Wednesday, 2 November 2011

We have a democracy? Sorry, Charles, but we don't!

Charles Crawford who has served as HM Ambassador in Sarajevo, Belgrade and Poland, has an article on the Telegraph website entitled: "The eurozone crisis is eroding our democracy. How do we withdraw our consent from being governed like this?". Whilst naturally being slightly hesitant in taking to task one who is no doubt far better educated than I, who has served his country in the diplomatic field and must therefore have a far better understanding of what constitutes a democracy, I have to immediately ask: What democracy, Charles?

A reasonable definition of a democracy is one by government, in which the people have an equal voice in decisions affecting their lives and, ideally, includes an equal and more or less direct participation in the proposal, development and passage of legislation into law. There is not, I believe, an 'accepted' definition of democracy however, where a form of democracy excludes the people from the legislative process, I would contend that that system is not one that can be classified as a democracy. 

When a situation exists whereby 'representatives' are elected for a period of 4/5 years and during that period can propose and pass laws without the approval of those they are meant to represent, then we do not have a democracy. When a situation exists whereby the leaders of those representatives deny the people a voice on the question of their sovereignty, then we do not have a democracy. When a situation exists whereby the leaders of those representatives can dictate how the votes of those representatives are to be cast, then we do not have a democracy. When a situation exists whereby a law with which the people disagree can be passed without the opportunity of the people to voice their dissent, then we do not have a democracy. What the foregoing demonstrates is not that of a system of democracy, rather a system of democratised dictatorship. Consider: in our democracy we vote first and then take orders - in a true dictatorship we could at least save ourselves the bother of voting.

At the risk of being accused of repetition, I must repeat the question: why do the people need governing? In the words of Ronald Reagan:
"....we have been tempted to believe that society has become too complex to be managed by self-rule, that government by an elite group is superior to government for, by, and of the people. But if no one among us is capable of governing himself, then who among us has the capacity to govern someone else?"
How have we allowed a situation to arise whereby we are dictated to by a very small section of our society who have a far lesser appreciation of the values of honesty, honour and principle? If the people, as paymaster and the true 'government' of this nation, wish to constrain the excesses of political power - which is all too evident today - then we must move to a participatory form of democracy, one along the lines of Switzerland.


graham wood said...

Great post, and sadly all true.
Only a wilful ignoramus could claime we have anything approaching a democracy - except perhaps for a few hours on polling day, and then it is eclipsed by "business as usual"
For all the reasons you give we have not democracy worth speaking of.

I have long advocated your solution:

"then we must move to a participatory form of democracy, one along the lines of Switzerland. "

Maybe not perfect but about 95% better than our system,

WitteringsfromWitney said...

gw: Thank you for your kind comment! I don't believe you were, but I would never classify Charles Crawford as an 'ingoramus'!

That you are a believer in that which I favour is welcome news!

Richard H. said...

Great post and absolutely true, spot on, in my humble opinion.

Until such time as their is appreciable change such as you suggest, I feel we have far greater power in our collective and "selective" consumerism than we could ever have in a singular vote under the current system.

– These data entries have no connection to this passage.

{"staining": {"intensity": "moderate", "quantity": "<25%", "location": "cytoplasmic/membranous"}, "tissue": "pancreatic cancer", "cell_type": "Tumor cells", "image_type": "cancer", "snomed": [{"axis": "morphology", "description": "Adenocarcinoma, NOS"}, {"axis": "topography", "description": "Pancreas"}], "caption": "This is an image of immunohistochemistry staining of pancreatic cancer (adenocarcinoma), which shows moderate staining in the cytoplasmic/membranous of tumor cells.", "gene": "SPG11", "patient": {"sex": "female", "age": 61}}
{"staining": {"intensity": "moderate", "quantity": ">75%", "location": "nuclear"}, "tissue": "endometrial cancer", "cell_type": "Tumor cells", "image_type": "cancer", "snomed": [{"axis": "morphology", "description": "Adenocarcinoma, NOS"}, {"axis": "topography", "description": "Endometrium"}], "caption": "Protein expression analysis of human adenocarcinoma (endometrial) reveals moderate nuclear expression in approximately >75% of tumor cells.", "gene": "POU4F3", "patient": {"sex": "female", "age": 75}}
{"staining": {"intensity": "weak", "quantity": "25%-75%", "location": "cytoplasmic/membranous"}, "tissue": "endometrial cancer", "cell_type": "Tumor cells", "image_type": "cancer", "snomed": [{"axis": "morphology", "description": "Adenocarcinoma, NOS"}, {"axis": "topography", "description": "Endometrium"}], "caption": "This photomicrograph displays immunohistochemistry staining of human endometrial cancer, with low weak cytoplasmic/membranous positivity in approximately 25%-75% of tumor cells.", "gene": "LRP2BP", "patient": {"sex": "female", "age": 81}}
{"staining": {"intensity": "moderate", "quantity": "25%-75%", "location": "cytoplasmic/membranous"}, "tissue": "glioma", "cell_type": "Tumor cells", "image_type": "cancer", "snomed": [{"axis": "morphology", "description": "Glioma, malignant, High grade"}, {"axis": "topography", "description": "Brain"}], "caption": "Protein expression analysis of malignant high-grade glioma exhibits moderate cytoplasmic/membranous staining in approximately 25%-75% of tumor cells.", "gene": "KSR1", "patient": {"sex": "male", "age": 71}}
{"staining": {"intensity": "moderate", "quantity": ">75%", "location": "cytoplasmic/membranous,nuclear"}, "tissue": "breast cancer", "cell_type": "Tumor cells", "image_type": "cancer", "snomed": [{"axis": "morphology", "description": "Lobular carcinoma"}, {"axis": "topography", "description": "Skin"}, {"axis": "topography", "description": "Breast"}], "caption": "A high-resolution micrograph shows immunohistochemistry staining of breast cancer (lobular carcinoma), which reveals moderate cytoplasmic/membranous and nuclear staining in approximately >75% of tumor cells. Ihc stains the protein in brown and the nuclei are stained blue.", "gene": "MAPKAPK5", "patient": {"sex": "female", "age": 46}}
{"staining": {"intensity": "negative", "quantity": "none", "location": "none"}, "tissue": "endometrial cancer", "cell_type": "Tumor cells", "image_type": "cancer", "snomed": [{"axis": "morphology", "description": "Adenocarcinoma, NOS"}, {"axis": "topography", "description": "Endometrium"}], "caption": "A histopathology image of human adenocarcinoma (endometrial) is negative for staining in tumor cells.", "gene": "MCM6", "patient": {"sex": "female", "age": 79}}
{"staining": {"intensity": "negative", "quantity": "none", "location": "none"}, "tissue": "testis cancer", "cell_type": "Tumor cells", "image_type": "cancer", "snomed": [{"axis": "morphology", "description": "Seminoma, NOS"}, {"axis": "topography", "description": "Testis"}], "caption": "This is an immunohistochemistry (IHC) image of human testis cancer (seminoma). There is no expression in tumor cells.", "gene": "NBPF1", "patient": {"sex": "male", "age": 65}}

WitteringsfromWitney said...

RH: I can but thank you too for your kind comment. Much appreciated!

IanPJ said...

As always WfW you are spot on with your analysis.

The Swiss model for the UK is one that I both support and encourage amongst those I meet. When the real participatory nature, at the local, cantonal and national level of what is the oldest democracy in action is explained, most I speak to welcome it.

One can but hope that we may have the opportunity to bring this form of democracy, of the people, by the people, for the people to these shores.

Mick said...

100% agree with your comments.
I agree with the Swiss system; even more so than most might as I'm a dual national Swiss/British and get to participate in many referendums each year.
We really don't have democracy in this country, just party politics.

TomTom said...

Democracy is simply extending the franchise in order to justify extending the tax base and then using 'electoral college' type moves to remove the threat of "mob rule" so City interests stay in control through plastic puppets like Miliband, Clegg, Cameron

WitteringsfromWitney said...

IPJ: Thank you for your kind comment. Totally agree and I find the same. Unfortunately come elections they still resort to tribalism........!

M: Thank you too! Interesting in view of your dual citizenship. Anytime you felt like writing about it, email me and I will publish as a guest post - length immaterial.

TT: Which is why I want a move to a participatory democracy!